### KUTIPAN TEKS
-=-=-=-=-
Syekh Mahmud Syaltut adalah seorang cendekiawan terkemuka asal Mesir dan teolog Islam Sunni yang terkenal karena karyanya dalam reformasi Islam. Beliau merupakan tokoh perintis penerapan tafsir tematis dan peingkut aliran pemikiran Mohammad Abduh yang terkenal dengan gagasan pembaruannya. Selain itu, Mahmud Syaltut juga dikenal sebagai Imam Besar Al-Azhar selama bertahun-tahun, tepatnya sejak tahun 1958 hingga tahun 1963, tahun di mana ia wafat.
Mahmud Syaltut dilahirkan di desa Maniah Bani Mansur, distrik Itai a-Bairud, dalam kawasan Buhairah, Mesir, pada tahun 1893 (1311 H) dan wafat di Kairo pada tahun 1963 (1384 H). Selama kehidupannya, beliau menorehkan banyak karya, di antaranya: al-Islam Aqidah wa Syari’ah (1966); al-Fatawa (1966); Tafsir al-Qur’an al-Karim: al-Ajza al-Asyrah al-Ula (1966); Min Huda al-Qur’an; al-Qur’an wa al-Qital dan al-Qur’an wa al-Mar’ah.
-=-=-=-=-
### CATATAN TERSEDIA
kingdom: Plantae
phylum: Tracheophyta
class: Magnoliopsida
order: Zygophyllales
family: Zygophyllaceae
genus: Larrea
-=-=-=-=-
### SOAL 1
Terjemahkan kalimat berikut dari teks tentang Mahmud Syaltut ke dalam bahasa Inggris: "Syekh Mahmud Syaltut adalah seorang cendekiawan terkemuka asal Mesir dan teolog Islam Sunni yang terkenal karena karyanya dalam reformasi Islam."
### SOAL 2
Kutip bagian teks tentang Mahmud Syaltut mulai dari "Mahmud Syaltut dilahirkan" sampai dengan "al-Qur’an wa al-Mar’ah.".
### SOAL 3
Jawablah pertanyaan berikut berdasarkan teks tentang Mahmud Syaltut.
(a) Di desa mana Mahmud Syaltut dilahirkan?
(b) Dari tahun berapa sampai tahun berapa ia menjabat sebagai Imam Besar Al-Azhar?
(c) Di kota mana ia wafat?
Gunakan hanya teks tentang Mahmud Syaltut sebagai sumber jawaban.

### PEMBAHASAN JAWABAN 1
Sheikh Mahmud Syaltut was a prominent Egyptian scholar and Sunni Islamic theologian known for his work in Islamic reform.

### PEMBAHASAN JAWABAN 2
Mahmud Syaltut dilahirkan di desa Maniah Bani Mansur, distrik Itai a-Bairud, dalam kawasan Buhairah, Mesir, pada tahun 1893 (1311 H) dan wafat di Kairo pada tahun 1963 (1384 H). Selama kehidupannya, beliau menorehkan banyak karya, di antaranya: al-Islam Aqidah wa Syari’ah (1966); al-Fatawa (1966); Tafsir al-Qur’an al-Karim: al-Ajza al-Asyrah al-Ula (1966); Min Huda al-Qur’an; al-Qur’an wa al-Qital dan al-Qur’an wa al-Mar’ah.

### PEMBAHASAN JAWABAN 3
(a) Di desa Maniah Bani Mansur.
(b) Dari tahun 1958 sampai tahun 1963.
(c) Di Kairo.